Wenn man sich nun die Klasse anschaut, glaube ich,das die Klasseninvariante des Stacks lautet, das der Stack niemals leer sein darf.
Richtig?:bahnhof: Ansonsten bitte korrigieren


----------



## IhrBenutzername (16. Okt 2010)

sh33p hat gesagt.:


> Wenn man sich nun die Klasse anschaut, glaube ich,das die Klasseninvariante des Stacks lautet, das der Stack niemals leer sein darf.
> Richtig?:bahnhof: Ansonsten bitte korrigieren



Wie kommst du darauf? Wenn ich einen neuen Stack erstelle ist der doch leer, oder wird irgendwo automatisch was eingefügt?

PS: du solltest entweder deine Variable count umbenennen oder ihr die tatsächliche Anzahl von Elementen im Stack zuweisen, dann wär deine falsche Schlußfolgerung wahrscheinlich gar nicht erst zustande gekommen.


----------



## ThreadPool (16. Okt 2010)

sh33p hat gesagt.:


> Klasseninvariante ist eine Bedingung



Es muss nicht nur genau eine Bedingung sein, eine Klasseninvariante kann durchaus durch mehrere Bedingungen beschrieben werden.


----------



## sh33p (16. Okt 2010)

Gezeigtes Material.
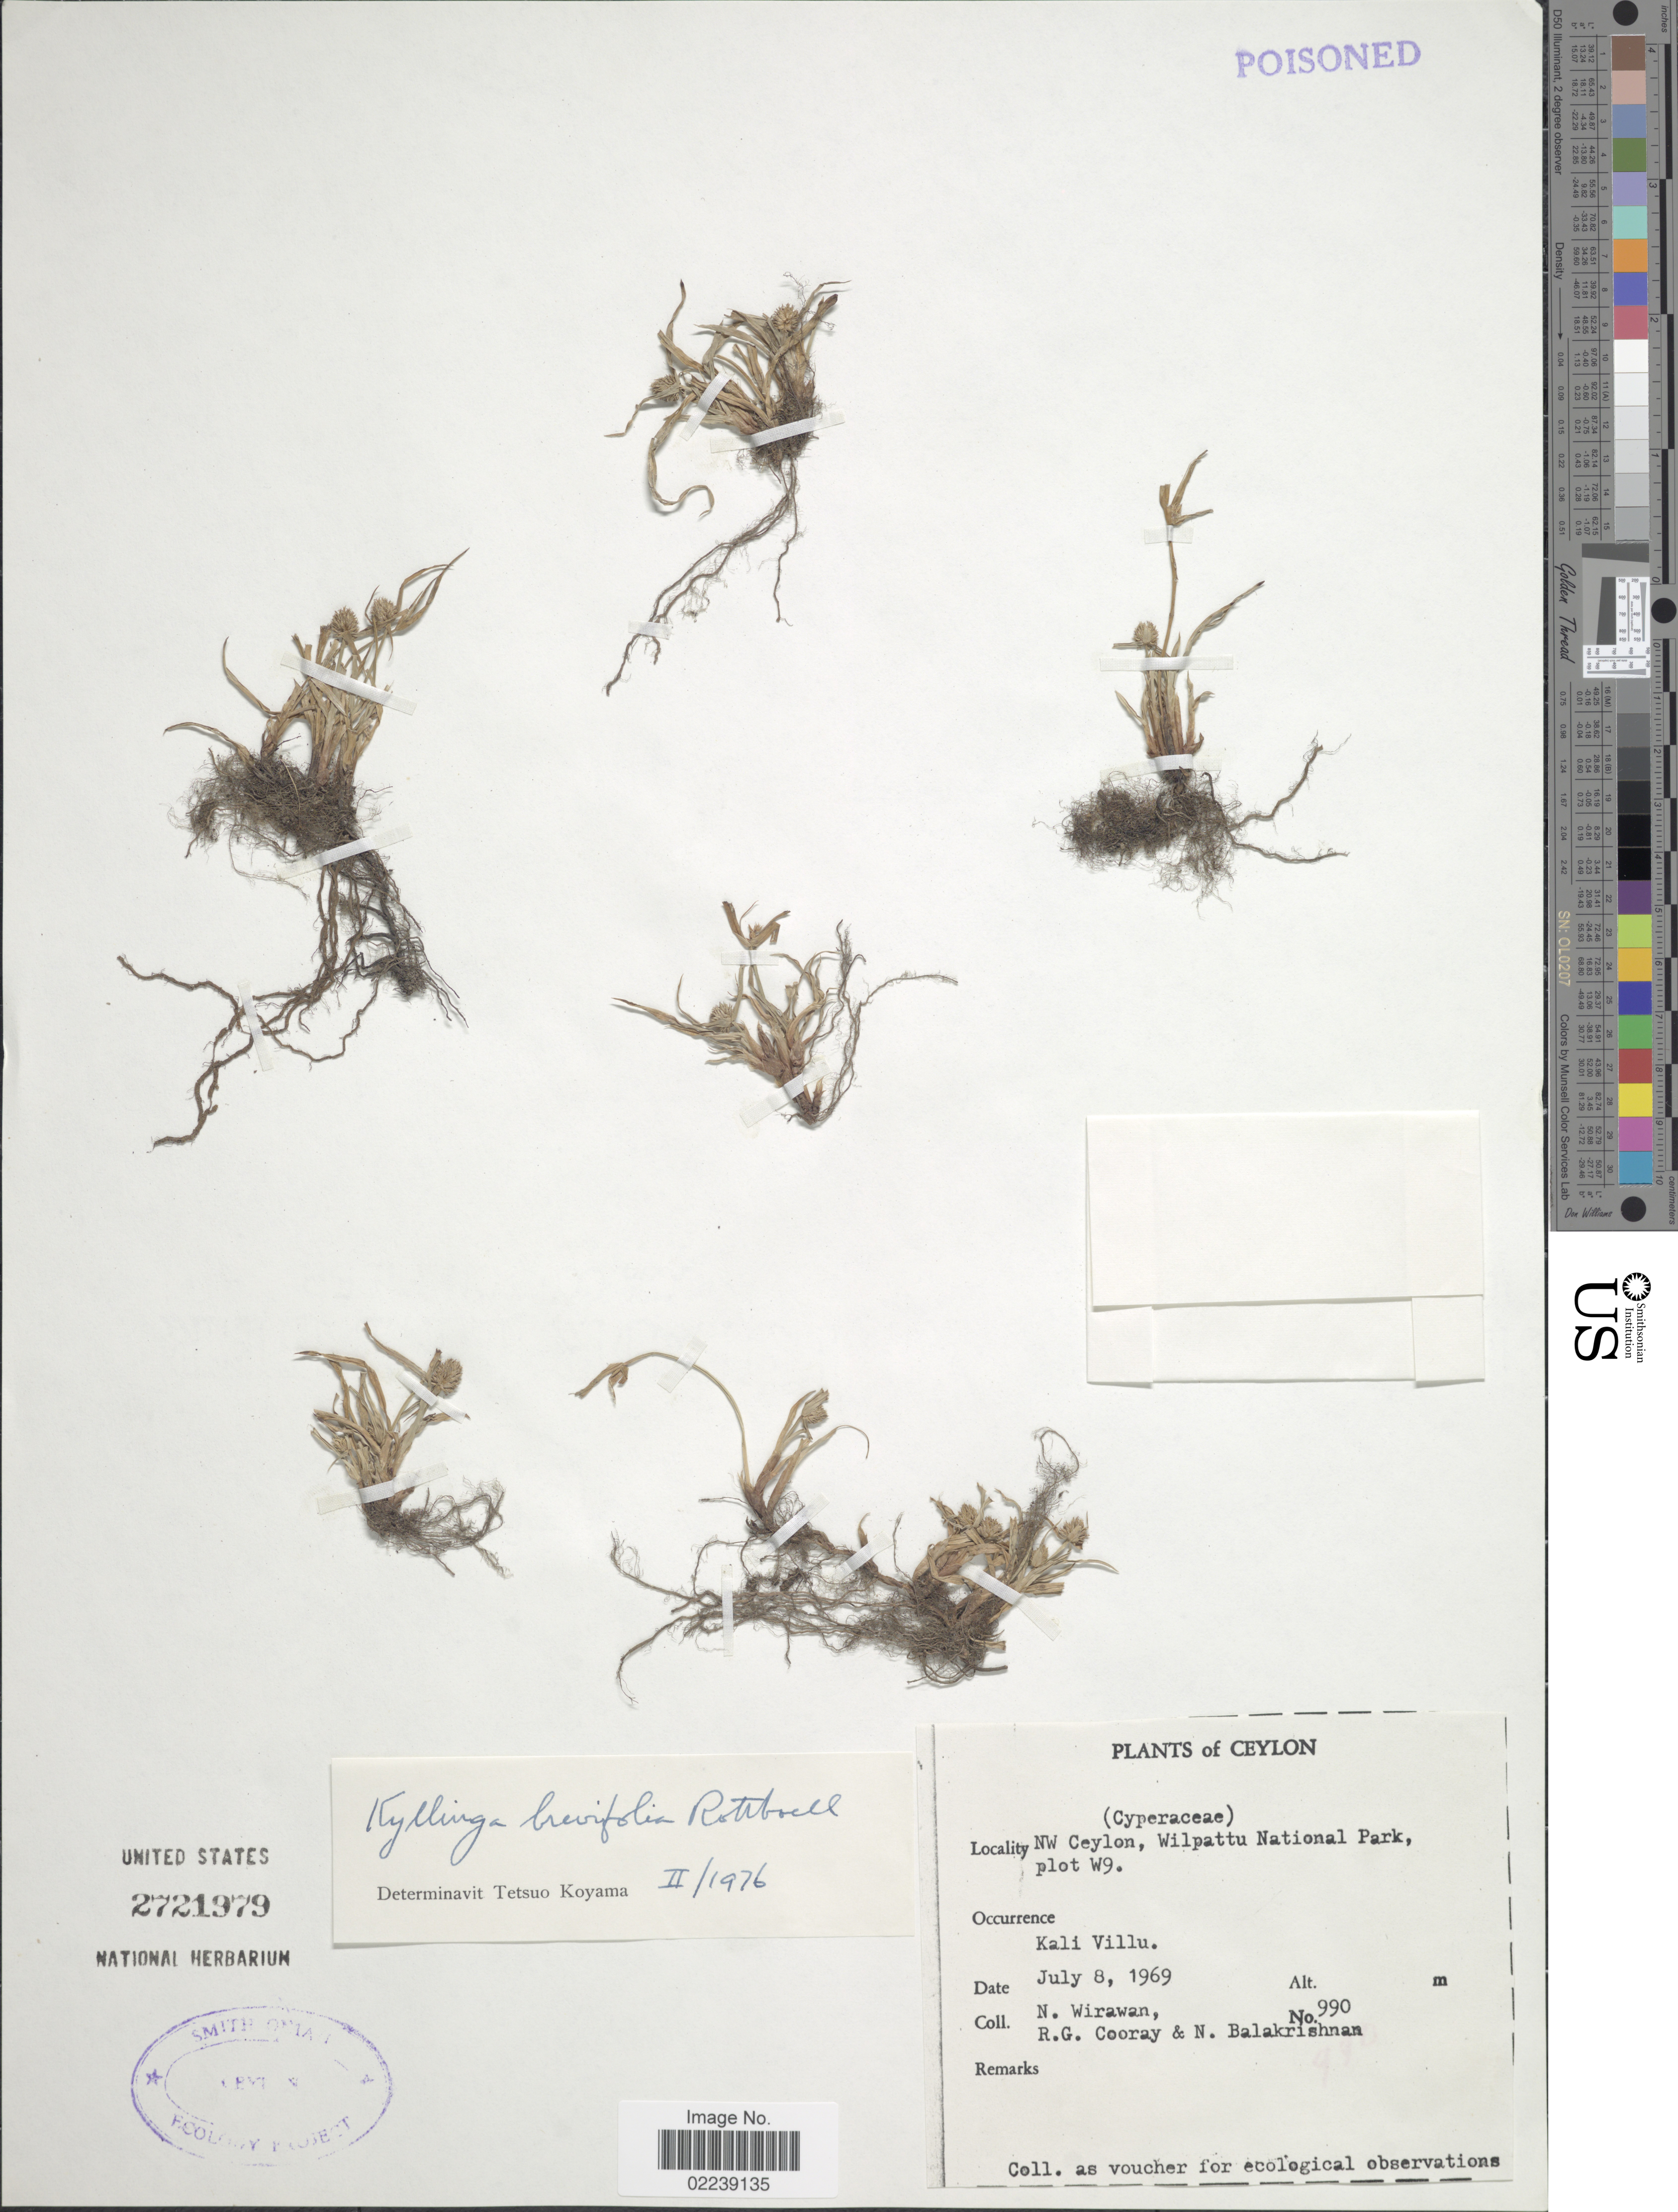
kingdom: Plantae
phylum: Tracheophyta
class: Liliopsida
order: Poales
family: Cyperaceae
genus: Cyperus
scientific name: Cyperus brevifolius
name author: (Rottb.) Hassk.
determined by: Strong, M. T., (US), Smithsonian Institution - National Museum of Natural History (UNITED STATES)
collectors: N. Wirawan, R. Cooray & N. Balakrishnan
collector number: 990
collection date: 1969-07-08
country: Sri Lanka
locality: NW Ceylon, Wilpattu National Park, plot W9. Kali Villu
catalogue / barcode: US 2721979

Deine Aufgabe.
Schreib den ganzen Text über die Klasseninvariante eines Stacks noch einmal Wort für Wort ab.

Deine Antwort.
Wenn man sich nun die Klasse anschaut, glaube ich,das die Klasseninvariante des Stacks lautet, das der Stack niemals leer sein darf.
Richtig?:bahnhof: Ansonsten bitte korrigieren


----------



## IhrBenutzername (16. Okt 2010)

sh33p hat gesagt.:


> Wenn man sich nun die Klasse anschaut, glaube ich,das die Klasseninvariante des Stacks lautet, das der Stack niemals leer sein darf.
> Richtig?:bahnhof: Ansonsten bitte korrigieren



Wie kommst du darauf? Wenn ich einen neuen Stack erstelle ist der doch leer, oder wird irgendwo automatisch was eingefügt?

PS: du solltest entweder deine Variable count umbenennen oder ihr die tatsächliche Anzahl von Elementen im Stack zuweisen, dann wär deine falsche Schlußfolgerung wahrscheinlich gar nicht erst zustande gekommen.


----------



## ThreadPool (16. Okt 2010)

sh33p hat gesagt.:


> Klasseninvariante ist eine Bedingung



Es muss nicht nur genau eine Bedingung sein, eine Klasseninvariante kann durchaus durch mehrere Bedingungen beschrieben werden.


----------



## sh33p (16. Okt 2010)